Directions:
Reproduce the lines below verbatim, omitting the pictures.

Listed entries:
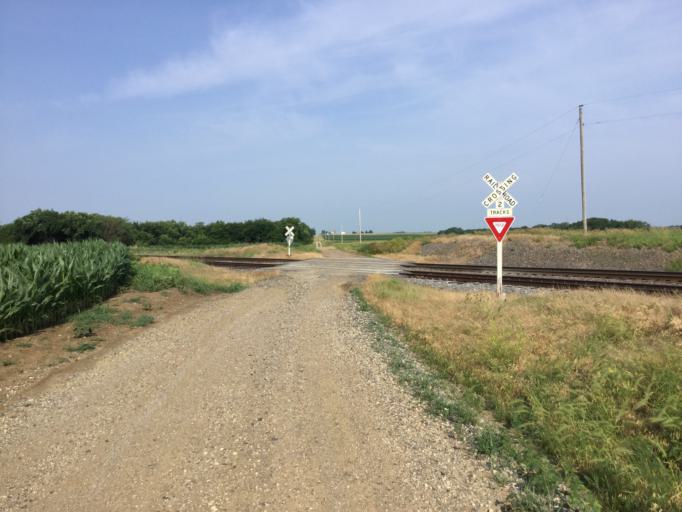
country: US
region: Kansas
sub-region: Anderson County
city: Garnett
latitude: 38.1985
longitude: -95.4474
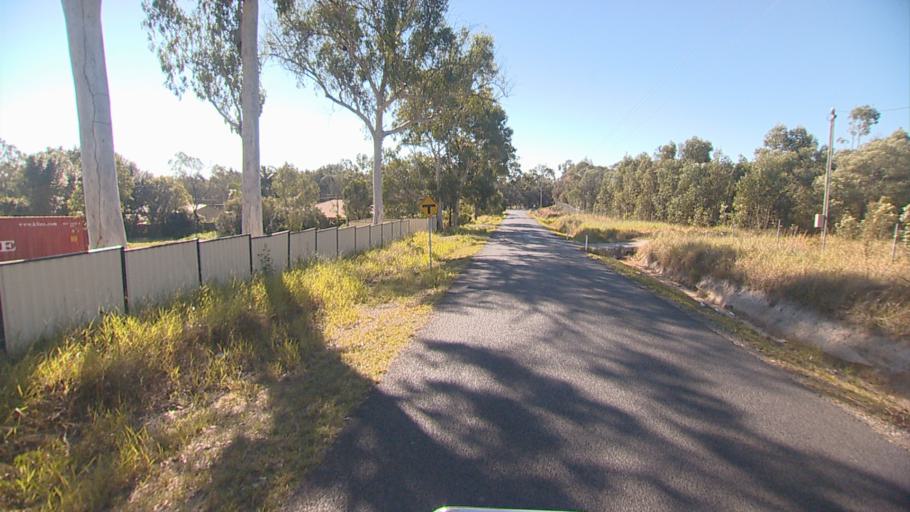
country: AU
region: Queensland
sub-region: Logan
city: Logan Reserve
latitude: -27.7215
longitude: 153.0739
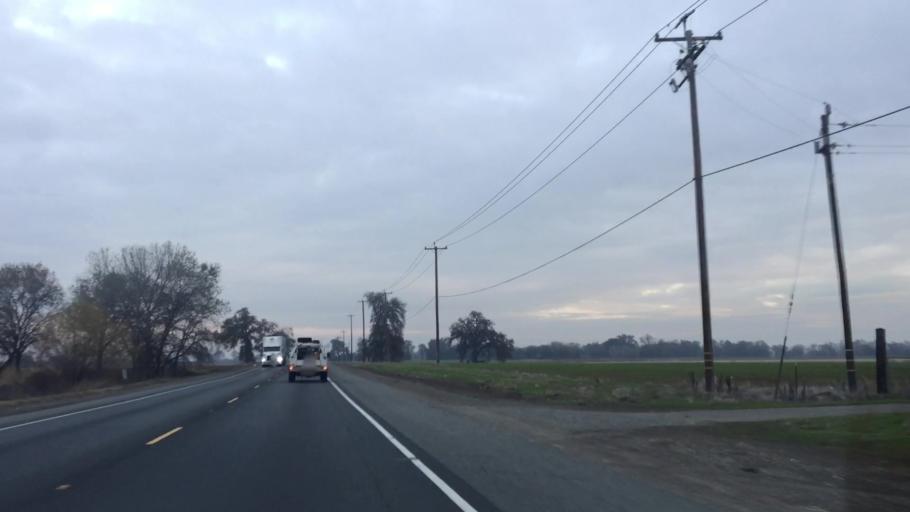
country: US
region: California
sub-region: Sutter County
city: Live Oak
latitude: 39.3281
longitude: -121.5970
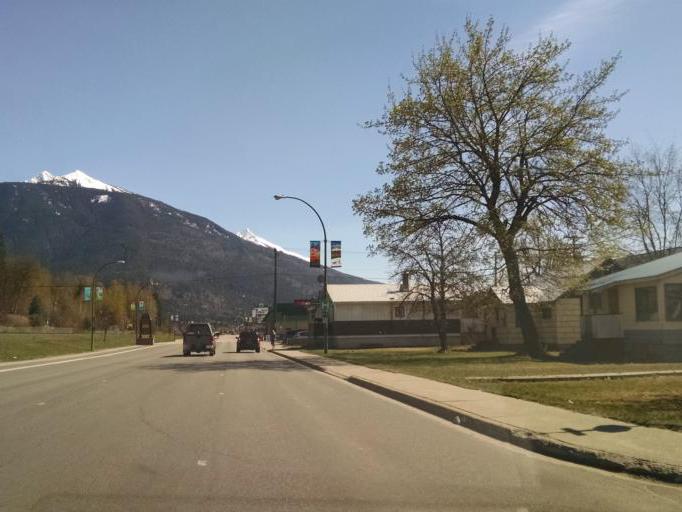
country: CA
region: British Columbia
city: Revelstoke
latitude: 51.0031
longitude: -118.2005
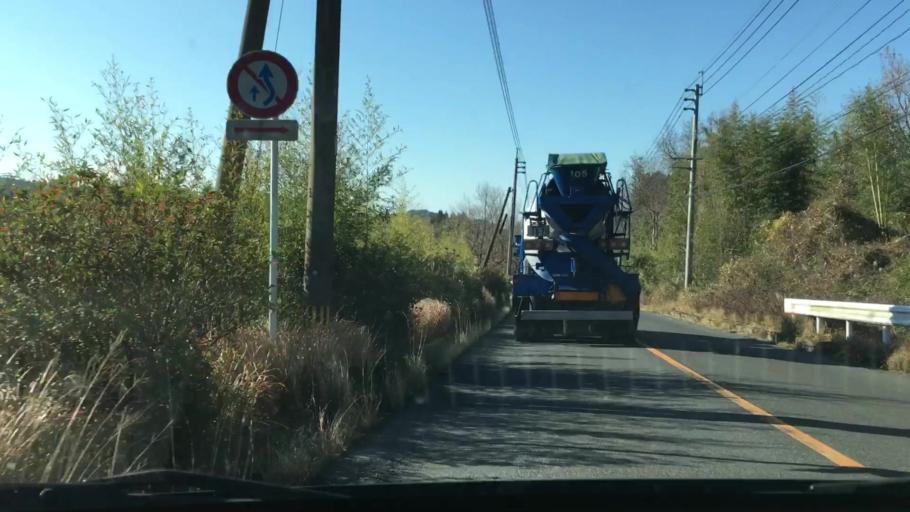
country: JP
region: Kagoshima
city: Kajiki
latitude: 31.7673
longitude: 130.6912
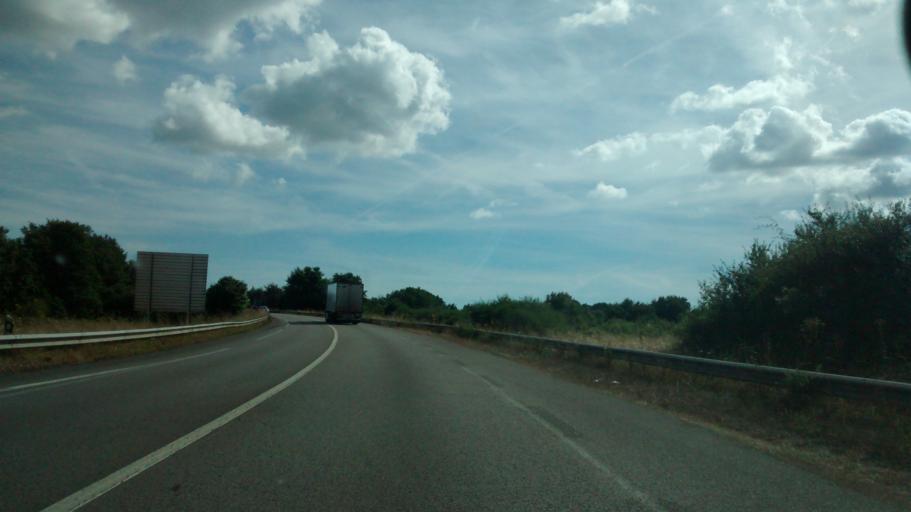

Exercise response:
country: US
region: Kansas
sub-region: Anderson County
city: Garnett
latitude: 38.1985
longitude: -95.4474
country: AU
region: Queensland
sub-region: Logan
city: Logan Reserve
latitude: -27.7215
longitude: 153.0739
country: US
region: California
sub-region: Sutter County
city: Live Oak
latitude: 39.3281
longitude: -121.5970
country: CA
region: British Columbia
city: Revelstoke
latitude: 51.0031
longitude: -118.2005
country: JP
region: Kagoshima
city: Kajiki
latitude: 31.7673
longitude: 130.6912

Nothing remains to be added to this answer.